Sorry we haven’t spoken in a while. Honestly, it’s not you, it’s me. We’ve just never bonded, and lately I feel like we’ve been growing apart. But mainly, it’s because Ash just got a contract in Edinburgh and I never found the right job in the west.
So, the great Glasgow experiment is coming to an end almost exactly a year after it started: we’re looking for a place to rent in Edinburgh and have already found tenants—friends of Ash from her Masters course—to move into our flat in the new year. Last weekend, then, we happened to be in Edinburgh for the Death Cab for Cutie gig on Friday night, and took the opportunity to book a couple of flat viewings for the morning after. I’ve already skived off work to view a few places over the last week or so, and although no one of them was completely right for us, it’s still encouraging that there are so many decent places up for rent.
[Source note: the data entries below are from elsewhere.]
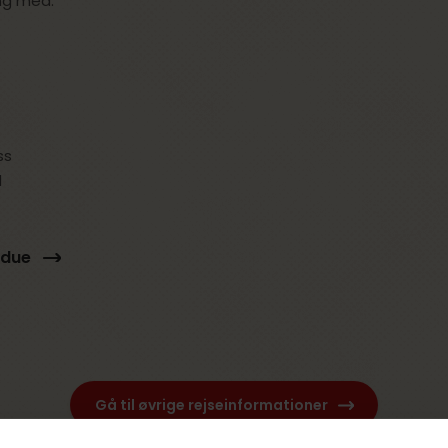
ng med:
ss
d
ndue
Gå til øvrige rejseinformationer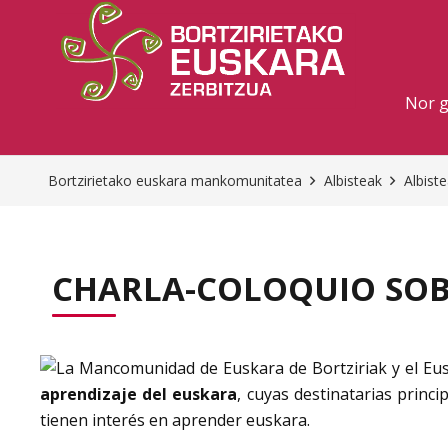
Nor 
Bortzirietako euskara mankomunitatea
Albisteak
Albist
CHARLA-COLOQUIO SOBR
La Mancomunidad de Euskara de Bortziriak y el Eus
aprendizaje del euskara
, cuyas destinatarias prin
tienen interés en aprender euskara.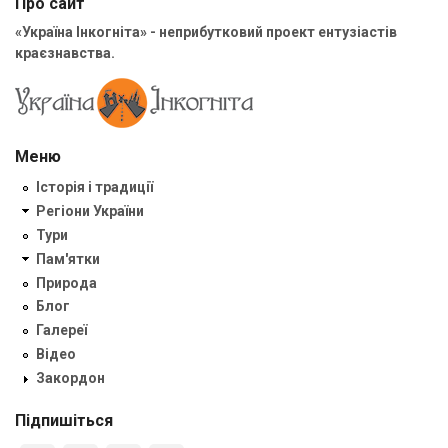
Про сайт
«Україна Інкогніта» - неприбутковий проект ентузіастів
краєзнавства.
Меню
Історія і традиції
Регіони України
Тури
Пам'ятки
Природа
Блог
Галереї
Відео
Закордон
Підпишіться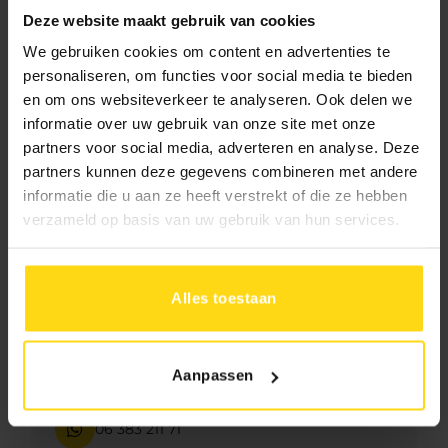
Deze website maakt gebruik van cookies
We gebruiken cookies om content en advertenties te
personaliseren, om functies voor social media te bieden
Beschrijving
en om ons websiteverkeer te analyseren. Ook delen we
informatie over uw gebruik van onze site met onze
partners voor social media, adverteren en analyse. Deze
partners kunnen deze gegevens combineren met andere
informatie die u aan ze heeft verstrekt of die ze hebben
verzameld op basis van uw gebruik van hun services.
Hulp of advies?
Alles toestaan
Neem direct contact met ons op
Aanpassen
071 - 542 68 36
06 383 211 71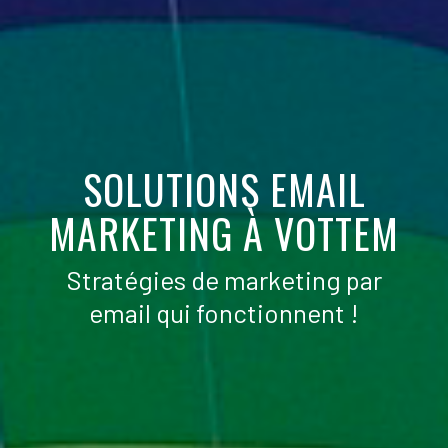
SOLUTIONS EMAIL
MARKETING À VOTTEM
Stratégies de marketing par
email qui fonctionnent !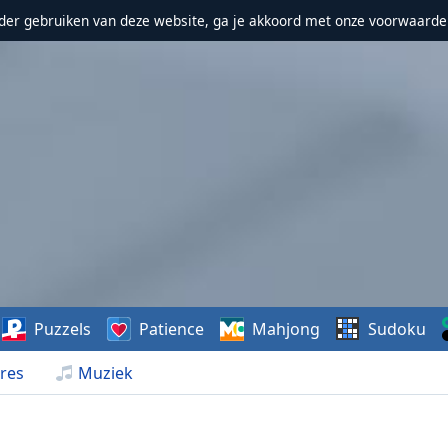
erder gebruiken van deze website, ga je akkoord met onze voorwaarde
Puzzels
Patience
Mahjong
Sudoku
res
Muziek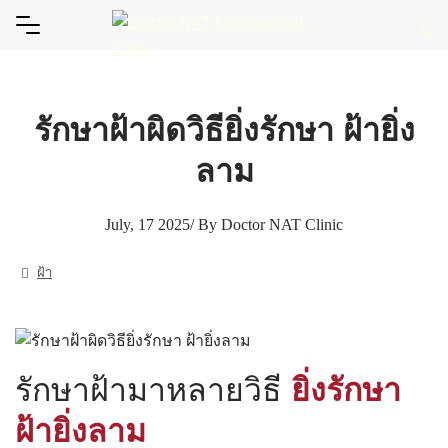
Skip
to
content
รักษาฝ้าผิดวิธียิ่งรักษา ฝ้ายิ่ง
ลาม
July, 17 2025
/ By Doctor NAT Clinic
ฝ้า
รักษาฝ้ามาหลายวิธี
ยิ่งรักษา
ฝ้ายิ่งลาม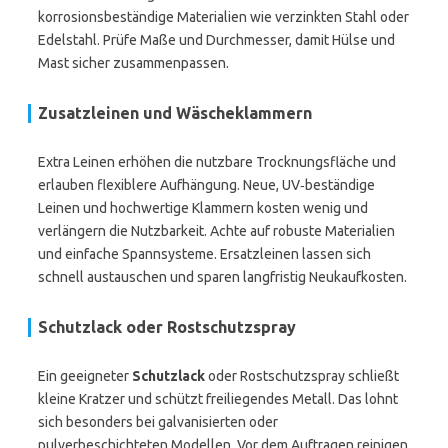
korrosionsbeständige Materialien wie verzinkten Stahl oder
Edelstahl. Prüfe Maße und Durchmesser, damit Hülse und
Mast sicher zusammenpassen.
Zusatzleinen und Wäscheklammern
Extra Leinen erhöhen die nutzbare Trocknungsfläche und
erlauben flexiblere Aufhängung. Neue, UV‑beständige
Leinen und hochwertige Klammern kosten wenig und
verlängern die Nutzbarkeit. Achte auf robuste Materialien
und einfache Spannsysteme. Ersatzleinen lassen sich
schnell austauschen und sparen langfristig Neukaufkosten.
Schutzlack oder Rostschutzspray
Ein geeigneter
Schutzlack
oder Rostschutzspray schließt
kleine Kratzer und schützt freiliegendes Metall. Das lohnt
sich besonders bei galvanisierten oder
pulverbeschichteten Modellen. Vor dem Auftragen reinigen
After viewing the flats on Saturday morning (no dice again, but also nothing startlingly wrong with them), and on our way back to the centre of town, we went in past Jez & Serena’s to drag them out for breakfast. Finding them still in bed (not literally; I mean, we didn’t burst into their flat and storm disapprovingly into their bedroom or anything. It was enough for Serena to tell us as much over the door intercom), Ash and I pottered along to Baroque for some breakfast while they got up.
It was a pleasant little interlude: the day was sunny, the bar was quiet and the food was decent. I leafed through the paper over French toast and coffee, pointing out the stories cataloguing the worst points of capitalism’s ongoing meltdown.
Jez and Serena arrived, and I moaned extensively at them about the dire state of the mortgage market. At this point we hadn’t yet found out if our new tenants were going to bite, and I was somewhat concerned that we could be forced to sell up in order to move to a new place in Edinburgh. “No-one is buying just now, and we could end up paying two mortgages, or just lose a boatload of money on the whole thing. I have no idea what to do. Have you guys been affected by the credit crunch at all?”
Jez reflected on this.
“In my company, they don’t let us take the private jet anymore.”
There was silence, and then laughter.